Für einen unbegleitet nach Österreich gelangten minderjährigen Asylanten ohne Angehörige ist zur Deckung seiner Grundbedürfnisse und Vertretung im Asylverfahren der zuständige Jugendwohlfahrtsträger zur Ausübung der Obsorge zu bestellen.

Der 14-jährige Martin stammt aus Nigeria und kam im September 2005 allein und ohne Begleitung nach Österreich; er hat um Asyl angesucht und wird derzeit von einer Flüchtlingsorganisation betreut. Diese regte an, eine geeignete natürliche Person oder den Magistrat der Stadt Wien, Amt für Jugend und Familie, Soziale Arbeit mit Familien, als Jugendwohlfahrtsträger mit der Obsorge oder einstweiligen Obsorge für den Minderjährigen zu betrauen.

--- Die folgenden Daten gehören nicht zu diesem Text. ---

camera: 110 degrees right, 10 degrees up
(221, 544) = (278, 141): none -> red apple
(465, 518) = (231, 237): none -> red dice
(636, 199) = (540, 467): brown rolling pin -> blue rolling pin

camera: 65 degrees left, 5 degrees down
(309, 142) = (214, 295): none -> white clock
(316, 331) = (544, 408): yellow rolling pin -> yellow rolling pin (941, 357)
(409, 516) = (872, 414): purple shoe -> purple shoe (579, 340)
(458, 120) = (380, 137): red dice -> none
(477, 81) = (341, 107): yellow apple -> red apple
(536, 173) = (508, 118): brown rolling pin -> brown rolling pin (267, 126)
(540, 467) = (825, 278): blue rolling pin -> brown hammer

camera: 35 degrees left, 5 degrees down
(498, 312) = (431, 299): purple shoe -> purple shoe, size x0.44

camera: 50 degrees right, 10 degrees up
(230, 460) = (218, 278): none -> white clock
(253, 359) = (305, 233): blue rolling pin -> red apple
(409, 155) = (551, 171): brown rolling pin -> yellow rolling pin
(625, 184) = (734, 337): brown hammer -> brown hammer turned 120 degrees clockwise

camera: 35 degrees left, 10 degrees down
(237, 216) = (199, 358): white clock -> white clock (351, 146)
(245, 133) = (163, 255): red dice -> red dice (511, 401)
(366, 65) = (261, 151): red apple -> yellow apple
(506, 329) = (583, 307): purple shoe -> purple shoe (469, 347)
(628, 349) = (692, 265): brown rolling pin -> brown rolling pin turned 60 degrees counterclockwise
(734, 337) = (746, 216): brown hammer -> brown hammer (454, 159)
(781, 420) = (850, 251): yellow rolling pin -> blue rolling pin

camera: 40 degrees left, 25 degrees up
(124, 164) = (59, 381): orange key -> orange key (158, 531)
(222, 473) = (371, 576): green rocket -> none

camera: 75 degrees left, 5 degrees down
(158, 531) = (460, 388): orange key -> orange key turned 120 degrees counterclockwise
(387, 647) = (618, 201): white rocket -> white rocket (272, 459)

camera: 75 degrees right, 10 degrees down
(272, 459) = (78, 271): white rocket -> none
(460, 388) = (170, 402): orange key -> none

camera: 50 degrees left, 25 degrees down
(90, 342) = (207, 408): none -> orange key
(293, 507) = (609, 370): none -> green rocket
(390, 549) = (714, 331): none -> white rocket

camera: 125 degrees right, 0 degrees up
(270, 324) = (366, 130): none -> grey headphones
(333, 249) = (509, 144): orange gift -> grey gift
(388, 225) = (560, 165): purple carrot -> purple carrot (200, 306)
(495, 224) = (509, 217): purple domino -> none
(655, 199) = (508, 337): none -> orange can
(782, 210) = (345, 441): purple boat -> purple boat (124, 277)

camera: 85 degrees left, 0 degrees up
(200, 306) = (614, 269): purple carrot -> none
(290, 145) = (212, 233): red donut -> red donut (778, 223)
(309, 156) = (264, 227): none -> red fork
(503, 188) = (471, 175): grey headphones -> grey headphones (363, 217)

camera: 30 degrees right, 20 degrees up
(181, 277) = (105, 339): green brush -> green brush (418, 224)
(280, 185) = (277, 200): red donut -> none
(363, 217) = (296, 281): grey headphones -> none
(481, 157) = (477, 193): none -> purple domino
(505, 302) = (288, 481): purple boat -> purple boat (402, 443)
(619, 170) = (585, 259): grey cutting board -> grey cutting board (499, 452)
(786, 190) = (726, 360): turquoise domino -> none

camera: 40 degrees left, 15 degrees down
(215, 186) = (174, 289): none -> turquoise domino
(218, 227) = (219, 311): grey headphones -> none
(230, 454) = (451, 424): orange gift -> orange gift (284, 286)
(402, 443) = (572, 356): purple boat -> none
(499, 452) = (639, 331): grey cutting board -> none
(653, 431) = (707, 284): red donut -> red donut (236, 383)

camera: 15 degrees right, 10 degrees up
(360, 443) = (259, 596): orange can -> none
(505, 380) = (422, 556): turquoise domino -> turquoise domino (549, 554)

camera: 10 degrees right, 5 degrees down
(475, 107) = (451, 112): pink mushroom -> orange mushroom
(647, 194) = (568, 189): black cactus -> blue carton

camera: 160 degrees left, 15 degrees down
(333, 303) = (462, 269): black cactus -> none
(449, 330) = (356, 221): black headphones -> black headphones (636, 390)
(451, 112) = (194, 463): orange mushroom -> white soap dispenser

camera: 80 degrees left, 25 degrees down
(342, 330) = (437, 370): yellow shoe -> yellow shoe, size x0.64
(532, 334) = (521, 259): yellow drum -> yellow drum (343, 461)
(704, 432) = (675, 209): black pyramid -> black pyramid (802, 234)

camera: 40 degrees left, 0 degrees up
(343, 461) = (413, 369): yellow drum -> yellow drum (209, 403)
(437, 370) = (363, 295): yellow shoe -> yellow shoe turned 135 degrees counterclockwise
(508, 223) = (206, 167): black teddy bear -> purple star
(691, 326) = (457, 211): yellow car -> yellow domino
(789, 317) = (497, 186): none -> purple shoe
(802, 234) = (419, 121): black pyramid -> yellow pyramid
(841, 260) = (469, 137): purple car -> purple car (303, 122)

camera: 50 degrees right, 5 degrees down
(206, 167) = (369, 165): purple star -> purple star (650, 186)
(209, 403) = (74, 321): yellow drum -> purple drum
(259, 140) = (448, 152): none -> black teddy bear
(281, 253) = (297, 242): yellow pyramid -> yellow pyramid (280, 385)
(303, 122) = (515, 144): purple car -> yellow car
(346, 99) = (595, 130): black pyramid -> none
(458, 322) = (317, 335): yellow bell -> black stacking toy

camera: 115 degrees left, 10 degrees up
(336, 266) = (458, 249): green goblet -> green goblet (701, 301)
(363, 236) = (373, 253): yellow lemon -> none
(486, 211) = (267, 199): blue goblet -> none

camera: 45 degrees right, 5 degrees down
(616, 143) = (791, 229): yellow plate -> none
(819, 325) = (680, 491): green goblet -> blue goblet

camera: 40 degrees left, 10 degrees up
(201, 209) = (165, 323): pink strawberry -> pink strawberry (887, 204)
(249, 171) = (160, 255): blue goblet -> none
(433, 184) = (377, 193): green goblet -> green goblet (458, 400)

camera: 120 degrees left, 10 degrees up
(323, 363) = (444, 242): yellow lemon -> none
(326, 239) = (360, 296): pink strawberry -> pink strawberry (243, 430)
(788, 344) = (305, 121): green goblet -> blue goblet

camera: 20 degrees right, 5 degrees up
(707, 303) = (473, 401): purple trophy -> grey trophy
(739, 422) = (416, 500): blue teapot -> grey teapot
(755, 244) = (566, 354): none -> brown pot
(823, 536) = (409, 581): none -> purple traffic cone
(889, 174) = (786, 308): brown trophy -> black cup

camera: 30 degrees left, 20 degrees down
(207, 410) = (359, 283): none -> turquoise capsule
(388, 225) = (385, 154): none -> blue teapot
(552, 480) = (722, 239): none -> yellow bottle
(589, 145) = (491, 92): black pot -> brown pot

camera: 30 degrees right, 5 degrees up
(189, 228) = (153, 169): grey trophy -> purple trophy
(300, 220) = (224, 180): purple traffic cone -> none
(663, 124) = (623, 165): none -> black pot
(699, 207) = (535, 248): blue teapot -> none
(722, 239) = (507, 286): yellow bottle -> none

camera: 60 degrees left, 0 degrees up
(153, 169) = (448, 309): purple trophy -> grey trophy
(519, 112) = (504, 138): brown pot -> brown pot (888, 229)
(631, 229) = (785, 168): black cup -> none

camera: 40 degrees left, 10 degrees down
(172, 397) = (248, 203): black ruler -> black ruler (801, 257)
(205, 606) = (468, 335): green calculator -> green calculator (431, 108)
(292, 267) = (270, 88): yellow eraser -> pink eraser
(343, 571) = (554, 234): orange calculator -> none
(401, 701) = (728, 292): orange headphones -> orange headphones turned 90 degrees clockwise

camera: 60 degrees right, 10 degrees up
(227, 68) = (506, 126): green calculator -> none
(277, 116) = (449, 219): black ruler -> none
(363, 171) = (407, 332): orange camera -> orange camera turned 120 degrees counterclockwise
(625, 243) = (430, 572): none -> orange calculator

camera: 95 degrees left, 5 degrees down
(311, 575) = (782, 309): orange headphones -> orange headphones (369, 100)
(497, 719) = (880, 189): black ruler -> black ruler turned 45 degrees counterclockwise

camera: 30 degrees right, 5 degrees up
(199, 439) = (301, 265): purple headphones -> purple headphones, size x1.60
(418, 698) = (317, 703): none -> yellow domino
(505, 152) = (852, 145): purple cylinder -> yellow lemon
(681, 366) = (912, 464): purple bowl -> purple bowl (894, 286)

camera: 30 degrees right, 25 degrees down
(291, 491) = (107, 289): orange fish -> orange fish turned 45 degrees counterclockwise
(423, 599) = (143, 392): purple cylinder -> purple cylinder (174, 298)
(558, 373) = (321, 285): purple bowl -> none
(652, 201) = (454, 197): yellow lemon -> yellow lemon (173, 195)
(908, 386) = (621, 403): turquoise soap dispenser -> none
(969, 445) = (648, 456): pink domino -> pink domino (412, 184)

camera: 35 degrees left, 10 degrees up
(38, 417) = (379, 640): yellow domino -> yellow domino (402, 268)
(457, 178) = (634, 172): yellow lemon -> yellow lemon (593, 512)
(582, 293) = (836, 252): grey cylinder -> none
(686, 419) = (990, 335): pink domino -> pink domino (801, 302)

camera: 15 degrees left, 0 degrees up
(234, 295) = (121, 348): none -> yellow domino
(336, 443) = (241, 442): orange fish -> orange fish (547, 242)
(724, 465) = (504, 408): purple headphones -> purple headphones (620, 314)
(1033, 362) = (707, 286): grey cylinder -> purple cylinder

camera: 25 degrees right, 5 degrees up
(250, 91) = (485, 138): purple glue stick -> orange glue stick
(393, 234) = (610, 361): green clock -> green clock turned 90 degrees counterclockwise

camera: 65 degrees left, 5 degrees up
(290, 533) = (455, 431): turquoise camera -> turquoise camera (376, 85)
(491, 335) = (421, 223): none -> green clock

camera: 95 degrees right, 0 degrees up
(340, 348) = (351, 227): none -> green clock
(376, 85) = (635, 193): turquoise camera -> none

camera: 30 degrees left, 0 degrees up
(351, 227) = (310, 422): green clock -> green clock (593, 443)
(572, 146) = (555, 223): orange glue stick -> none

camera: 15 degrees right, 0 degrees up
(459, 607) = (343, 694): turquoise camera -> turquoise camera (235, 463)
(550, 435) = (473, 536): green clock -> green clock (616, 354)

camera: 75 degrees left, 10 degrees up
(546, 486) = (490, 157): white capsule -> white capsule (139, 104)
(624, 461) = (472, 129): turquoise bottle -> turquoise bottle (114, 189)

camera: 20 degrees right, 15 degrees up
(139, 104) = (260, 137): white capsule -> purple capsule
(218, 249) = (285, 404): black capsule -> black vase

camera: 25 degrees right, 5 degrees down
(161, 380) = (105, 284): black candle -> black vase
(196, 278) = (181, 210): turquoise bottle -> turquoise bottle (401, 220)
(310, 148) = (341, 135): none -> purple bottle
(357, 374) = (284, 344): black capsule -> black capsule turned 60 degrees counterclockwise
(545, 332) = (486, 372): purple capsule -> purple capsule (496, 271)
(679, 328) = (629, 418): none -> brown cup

Das Erstgericht fasste den Beschluss, von einer derartigen Betrauung Abstand zu nehmen, weil eine Gefährdung des Minderjährigen derzeit nicht vorliege. Das vom Minderjährigen angerufene Rekursgericht bestätigte diese Entscheidung.

Der OGH gab dessen Revisionsrekurs Folge und änderte die Beschlüsse der Vorinstanzen dahin ab, dass er die Obsorge dem bezeichneten Jugendwohlfahrtsträger übertrug.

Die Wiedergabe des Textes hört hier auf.